EXERCISE → Give every line from the entries that contains "middle".

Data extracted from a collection
◇ ◇ ◇ ◇ ◇

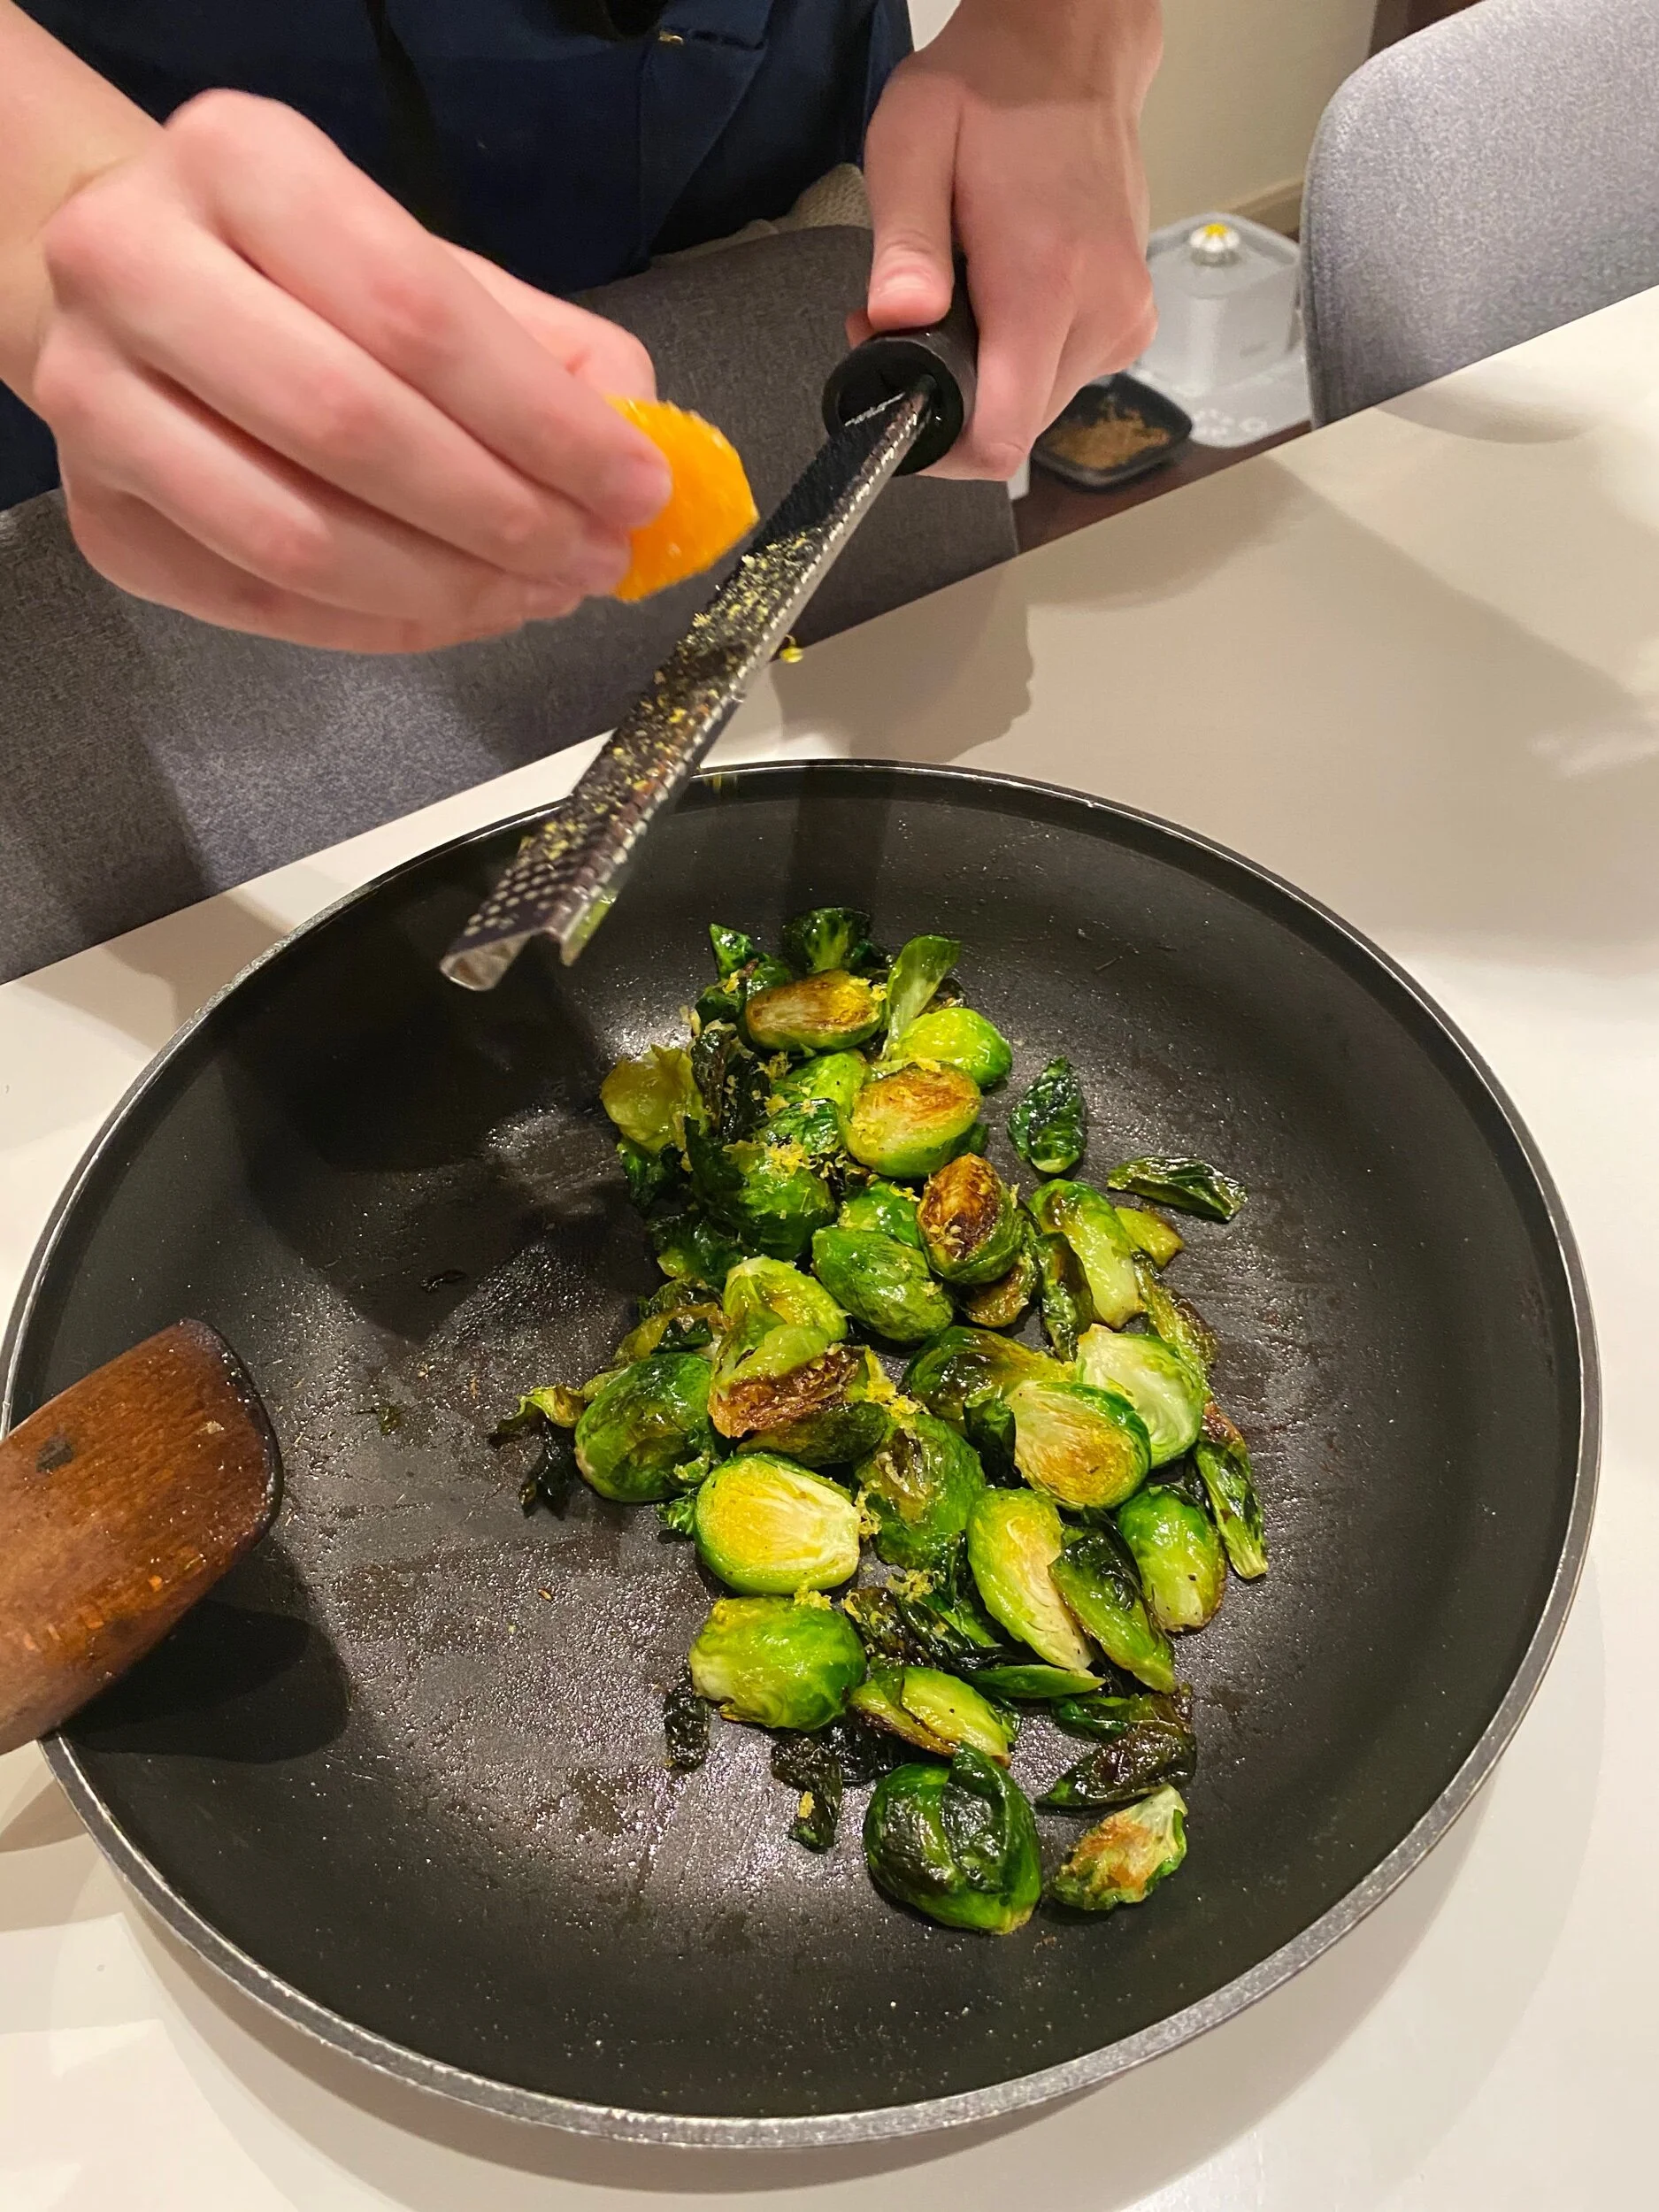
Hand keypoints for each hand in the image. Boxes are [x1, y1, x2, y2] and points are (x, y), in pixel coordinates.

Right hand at [21, 91, 671, 650]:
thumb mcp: (428, 268)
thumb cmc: (308, 283)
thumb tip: (643, 460)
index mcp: (240, 164)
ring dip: (448, 590)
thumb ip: (548, 352)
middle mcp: (135, 266)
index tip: (635, 488)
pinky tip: (461, 614)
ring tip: (538, 594)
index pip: (415, 313)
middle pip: (351, 428)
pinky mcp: (99, 519)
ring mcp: (92, 402)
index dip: (543, 422)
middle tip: (591, 560)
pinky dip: (384, 628)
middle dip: (502, 517)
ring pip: (297, 539)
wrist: (143, 300)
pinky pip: (262, 606)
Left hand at [859, 0, 1160, 479]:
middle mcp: (1101, 313)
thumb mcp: (913, 145)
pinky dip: (1020, 357)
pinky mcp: (1129, 321)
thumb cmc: (991, 94)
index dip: (938, 449)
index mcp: (1047, 282)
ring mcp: (1124, 321)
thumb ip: (903, 245)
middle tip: (911, 323)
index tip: (898, 407)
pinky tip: (1002, 296)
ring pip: (1034, 408)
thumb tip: (894, 321)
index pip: (1000, 438)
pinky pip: (1060, 377)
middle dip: (951, 399)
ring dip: (985, 377)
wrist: (1070, 56)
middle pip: (1012, 429)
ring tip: (960, 295)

◇ ◇ ◇ ◇ ◇

EXERCISE RESPONSE →
middle mcp: (135, 266)
middle pip: (351, 428)
middle tip: (591, 560)
middle dip: (502, 517)
middle mcp: (1101, 313)
middle tip: (911, 323)
middle dip: (951, 399)
middle pip: (1012, 429)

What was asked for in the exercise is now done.